Without going over old ground as to why I think this, the Tory marginal lead is enough to ensure that, short of those disastrous pre-weekend polls, they can expect a reasonable majority of 50-60 seats. The new polls probably represent a small bounce for Cameron among women. Some of the undecideds, however, are going to change their minds another half-dozen times before they finally decide to stay at home to watch the new Simon Cowell game-show Britain’s Got Chlamydia instead.

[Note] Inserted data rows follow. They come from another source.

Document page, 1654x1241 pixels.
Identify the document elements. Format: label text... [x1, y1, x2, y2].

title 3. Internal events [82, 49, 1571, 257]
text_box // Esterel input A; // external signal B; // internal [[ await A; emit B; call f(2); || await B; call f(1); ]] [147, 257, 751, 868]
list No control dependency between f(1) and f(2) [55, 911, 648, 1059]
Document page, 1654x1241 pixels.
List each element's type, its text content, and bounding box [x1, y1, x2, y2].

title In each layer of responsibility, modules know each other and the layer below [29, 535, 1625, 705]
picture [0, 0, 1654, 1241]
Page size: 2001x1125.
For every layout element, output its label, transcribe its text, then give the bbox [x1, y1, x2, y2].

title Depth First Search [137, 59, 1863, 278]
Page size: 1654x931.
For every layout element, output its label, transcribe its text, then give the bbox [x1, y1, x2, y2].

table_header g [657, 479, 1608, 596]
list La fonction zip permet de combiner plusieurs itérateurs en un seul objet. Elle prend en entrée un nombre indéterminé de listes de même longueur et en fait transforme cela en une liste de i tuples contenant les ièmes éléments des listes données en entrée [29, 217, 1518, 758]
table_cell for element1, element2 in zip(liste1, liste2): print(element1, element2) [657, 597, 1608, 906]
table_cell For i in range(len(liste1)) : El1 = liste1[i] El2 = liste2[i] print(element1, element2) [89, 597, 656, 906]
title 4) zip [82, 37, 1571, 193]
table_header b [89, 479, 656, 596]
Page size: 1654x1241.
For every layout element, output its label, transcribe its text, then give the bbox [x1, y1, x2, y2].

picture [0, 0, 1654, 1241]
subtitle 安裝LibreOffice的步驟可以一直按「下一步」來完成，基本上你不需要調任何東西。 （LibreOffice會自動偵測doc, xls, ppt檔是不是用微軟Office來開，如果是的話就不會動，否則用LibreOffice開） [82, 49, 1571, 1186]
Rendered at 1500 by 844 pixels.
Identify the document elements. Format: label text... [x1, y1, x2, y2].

My own instinct is that after Morgan’s loving-up of Brown on ITV, a lot of former abstainers told a few researchers that they were going to vote Labour. This narrowed the lead rather than causing defections from the Tories. Now the Sun readers have lost interest again, I’d bet that Labour will struggle to dent the Conservative lead again: but that rash prediction is contingent on one thing.
The One Thing required for a Tory small-majority win (the best of six or seven fearfully awful possibilities) is for David Cameron to tell everyone with half a brain what they’ve known for months: the recovery was a mirage, the debt is a mess, and the Government is mad in a particularly dangerous way.
He and those around him need to say “Here’s the truth, here’s the medicine, there’s no alternative to taking a hit, the Government is lying, and Lord Mandelson is the nastiest little degenerate since Caligula”. Then hold their nerve as the truth gradually dawns in the shape of Greece getting worse, the EU squabbling, the credit agencies knocking us down, unemployment getting worse, the April output figures being truly awful, the IMF measuring the UK up for a coffin, and Mervyn King wanting to resume QE.
As it always has been, this election is Cameron’s to lose. A change of style to straight talking will see him home and dry.